No Machismo projected on this one Tree, if you would've quoted the sentence before it I said that I make my dogs wear orange in deer camp. The whole point I was making, Finn said he didn't want dogs running around during deer season, and I was implying that having a dog off leash during the deer season can be very dangerous for the dog. Thankfully, I've never had a dog shot by an idiot but personally know people and I've witnessed it 1 time. Almost everytime they make a b.s excuse like I thought it was a coyote or it's trespassing. And yes, I will protect my family(including dogs) with whatever force is neccessary. With the time I spend with my dogs and some jerk off shoots my dog, yeah I'm gonna be pissed.


----------



## Pops2 (Jul 28, 2010)

FTR
the state code (not the regs, the actual state law) specifies that ONLY those LEOs TASKED with enforcing game laws may shoot dogs running deer. anyone else including police & sheriffs deputies are technically breaking the law. don't think for a second i wouldn't use the AR whackos to force prosecution. so forget the macho crap and fight w/ your brain.


----------



## redleg (Dec 5, 2007)

It's not legal to hunt big game in parts of Germany with out access to a tracking hound.


----------



## DDGuy (Nov 4, 2007)

In looking at the Montana law it appears to cover all the bases, yet it is simple. Utah would do well to adopt it or something very similar. 

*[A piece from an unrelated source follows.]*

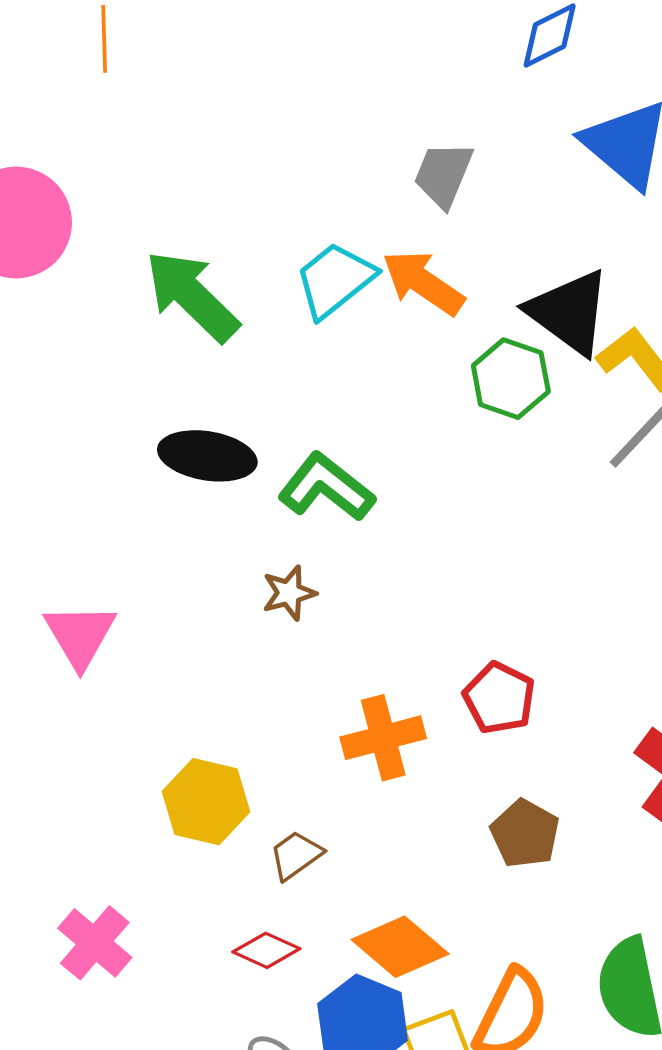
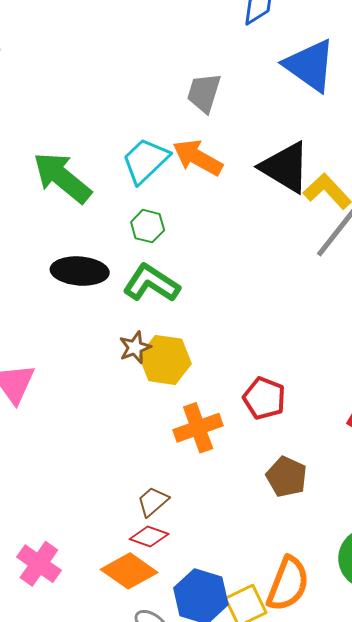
green hexagon: (511, 379) -> (148, 226), moved, size x0.7
yellow hexagon: (206, 802) -> (165, 360), moved
orange diamond: (400, 947) -> (129, 571), moved
red diamond: (266, 950) -> (149, 537), moved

As for hunters taking bad shots because they have a dog in camp to back them up, I don't see that happening. Like has been said already, some "hunters" are unethical and will always be unethical. The average dog isn't going to be a reliable blood tracker. Only dogs with tracking aptitude and training will be reliable. There isn't going to be a blood tracking dog in every camp. Most hunters won't even know they exist, and most dog handlers won't be willing to do the training.

The use of an on-lead trained blood tracking dog to recover lost, or more importantly wounded game, is the epitome of ethical hunting.


----------